PASSAGE TO READ below:
I have this bitbucket-pipelines.yml

image: atlassian/default-image

pipelines:
custom:
test-build-docker-image:
- step:
name: Build Docker image
script:
- |
docker build -f - . <<EOF
FROM busybox:1.36.1
CMD echo just a test
EOF
caches:
- docker
services:
- docker

definitions:
services:
docker:
memory: 7168

options:
docker: true #enabling docker daemon
size: 2x

When I run the pipeline the second time, I expect the layers to be cached. However, the pipeline always builds from scratch (incl. pulling the busybox image).

Output of the first run:

Screenshot_run-1.png

Output of the second run:

Screenshot_run-2.png

PS: The editor of this form sucks. I can't paste code without loosing indentation. 

1 answer

0 votes
Theodora Boudale
Atlassian Team
Atlassian Team members are employees working across the company in a wide variety of roles.
August 2, 2023

Hi Michael!

I ran a few builds using the same bitbucket-pipelines.yml that you shared here and the Docker cache is working as expected.

Looking at the output of the first run, in the Build teardown section, we can see that no cache was uploaded from this build because a Docker cache was already present in the repo.

Did you previously run a different docker build that generated a cache? Or do you have another pipeline on a different branch of the repo that generated a Docker cache?

Can you try clearing the cache (from the Pipelines page of the repo, option Caches at the top right corner) and running two more builds (one to generate the cache and the second to confirm if it's used)?

Kind regards,
Theodora

Michael Maier
I'm New Here
I'm New Here
Those new to the Atlassian Community have posted less than three times. Give them a warm welcome!
August 3, 2023

Yes, I ran a pipeline for a different Dockerfile before. Do I need to use different caches for each Dockerfile? What if the Dockerfile changes? Are new layers not added to the cache?

For example, if I build

FROM busybox:1.36.1
RUN echo "first"
RUN echo "second"
RUN echo "third"
End of PASSAGE TO READ.
Resume the forum thread about Docker layer caching in Bitbucket Pipelines, carrying it on from its last line.
INPUT DATA below:
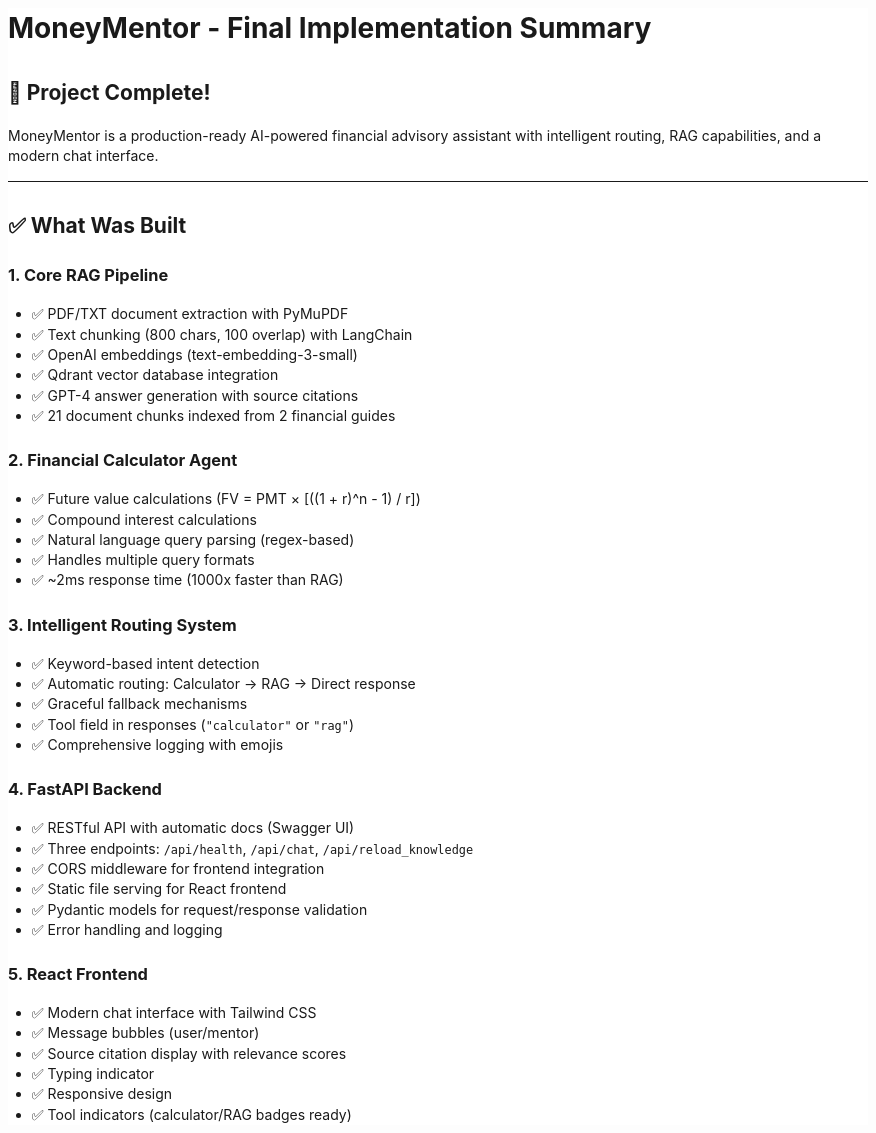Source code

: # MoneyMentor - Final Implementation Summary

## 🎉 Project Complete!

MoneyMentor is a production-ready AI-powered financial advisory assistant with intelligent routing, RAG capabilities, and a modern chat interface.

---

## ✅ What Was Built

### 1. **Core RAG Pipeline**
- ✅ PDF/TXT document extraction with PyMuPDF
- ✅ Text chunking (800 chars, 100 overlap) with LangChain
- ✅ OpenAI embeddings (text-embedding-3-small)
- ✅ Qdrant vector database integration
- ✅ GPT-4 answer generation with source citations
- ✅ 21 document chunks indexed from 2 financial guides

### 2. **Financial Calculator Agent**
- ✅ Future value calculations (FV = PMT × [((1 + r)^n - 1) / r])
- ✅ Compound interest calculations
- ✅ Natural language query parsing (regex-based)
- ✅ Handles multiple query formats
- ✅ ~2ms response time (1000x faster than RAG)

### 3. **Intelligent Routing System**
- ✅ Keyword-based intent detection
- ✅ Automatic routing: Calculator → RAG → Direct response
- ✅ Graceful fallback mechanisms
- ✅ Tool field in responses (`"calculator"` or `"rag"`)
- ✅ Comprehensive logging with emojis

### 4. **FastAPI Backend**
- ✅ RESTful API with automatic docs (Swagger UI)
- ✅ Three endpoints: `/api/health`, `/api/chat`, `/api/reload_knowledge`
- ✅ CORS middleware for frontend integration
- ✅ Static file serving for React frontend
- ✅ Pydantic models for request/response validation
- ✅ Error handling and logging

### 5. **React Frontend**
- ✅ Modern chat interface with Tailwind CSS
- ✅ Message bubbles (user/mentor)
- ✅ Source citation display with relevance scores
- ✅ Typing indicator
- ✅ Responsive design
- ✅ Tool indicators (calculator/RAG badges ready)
End of INPUT DATA.
INPUT DATA below:
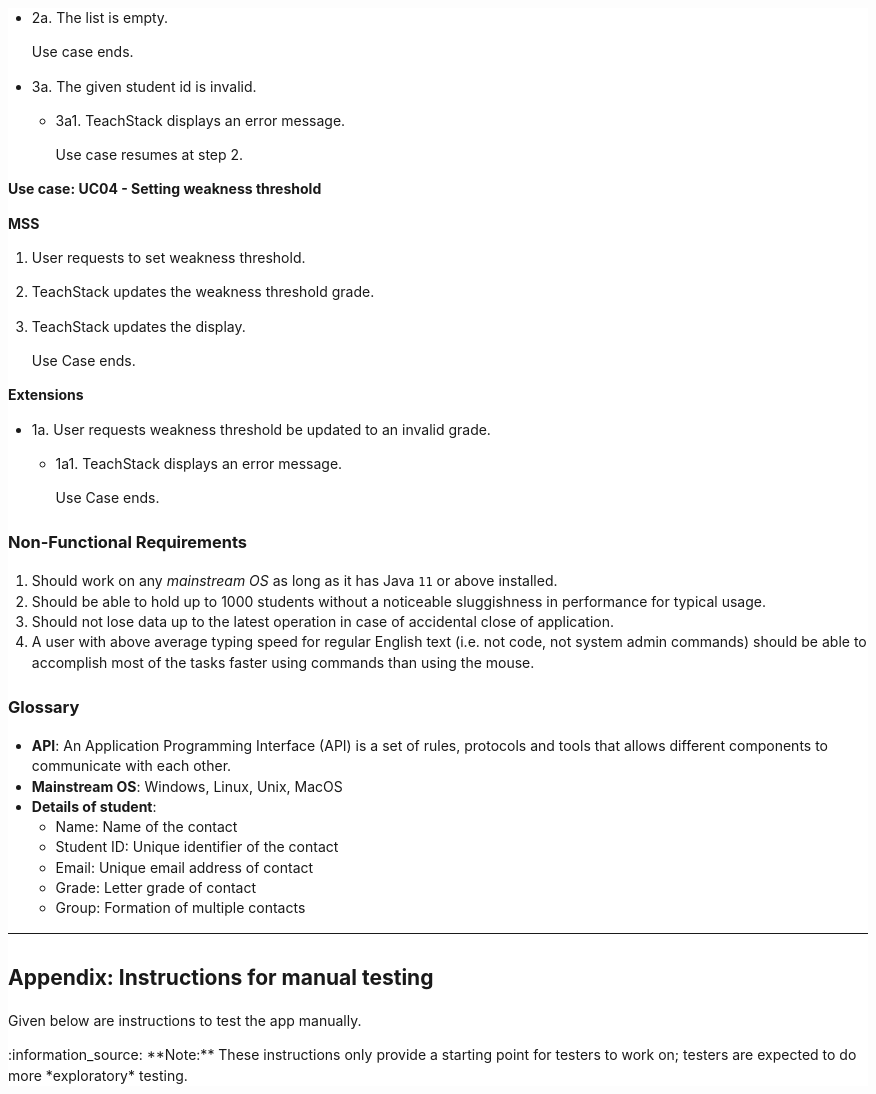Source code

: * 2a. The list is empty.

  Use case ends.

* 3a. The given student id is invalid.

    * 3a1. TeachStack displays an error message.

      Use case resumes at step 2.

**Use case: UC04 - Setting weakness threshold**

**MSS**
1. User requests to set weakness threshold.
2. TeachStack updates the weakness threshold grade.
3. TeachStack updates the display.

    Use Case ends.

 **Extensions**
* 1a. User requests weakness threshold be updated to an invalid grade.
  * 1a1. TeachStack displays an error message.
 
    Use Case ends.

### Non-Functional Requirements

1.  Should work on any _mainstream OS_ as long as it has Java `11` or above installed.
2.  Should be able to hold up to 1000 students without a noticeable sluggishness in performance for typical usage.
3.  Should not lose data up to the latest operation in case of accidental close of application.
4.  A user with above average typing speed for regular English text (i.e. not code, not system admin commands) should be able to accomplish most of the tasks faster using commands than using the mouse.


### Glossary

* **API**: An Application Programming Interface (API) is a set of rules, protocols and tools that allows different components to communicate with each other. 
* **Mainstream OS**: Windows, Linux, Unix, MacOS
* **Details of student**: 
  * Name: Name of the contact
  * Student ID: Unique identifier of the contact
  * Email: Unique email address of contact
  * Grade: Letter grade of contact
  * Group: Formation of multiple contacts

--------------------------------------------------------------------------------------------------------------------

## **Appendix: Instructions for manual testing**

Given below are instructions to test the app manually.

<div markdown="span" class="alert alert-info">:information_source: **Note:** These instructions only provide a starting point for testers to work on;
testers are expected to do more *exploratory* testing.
End of INPUT DATA.
EXERCISE OUTPUT:
twice, I expect all RUN layers to be cached in the second run. If I change "second" to "foo", I expect "first" to be cached, but not "third", since previous layer changed:

FROM busybox:1.36.1
RUN echo "first"
RUN echo "foo"
RUN echo "third"

After I build the changed Dockerfile (above), I expect the cache to be updated, i.e. if I build the changed Dockerfile another time, all layers should be cached.

Is this the case?

Theodora Boudale
Atlassian Team
Atlassian Team members are employees working across the company in a wide variety of roles.
August 4, 2023

Hi Michael,

If I change "second" to "foo", I expect "first" to be cached, but not "third", since previous layer changed

With the Docker cache definition you are using, this should work as you described. I tried it as well and "first" is using cache, while "foo" and "third" do not.

However, the cache does not get updated by default when there are changes. In order for this to happen, we need to use caching with file-based cache keys:

For Docker, this means that we need to use a custom cache definition since the default one does not offer the path variable that is required.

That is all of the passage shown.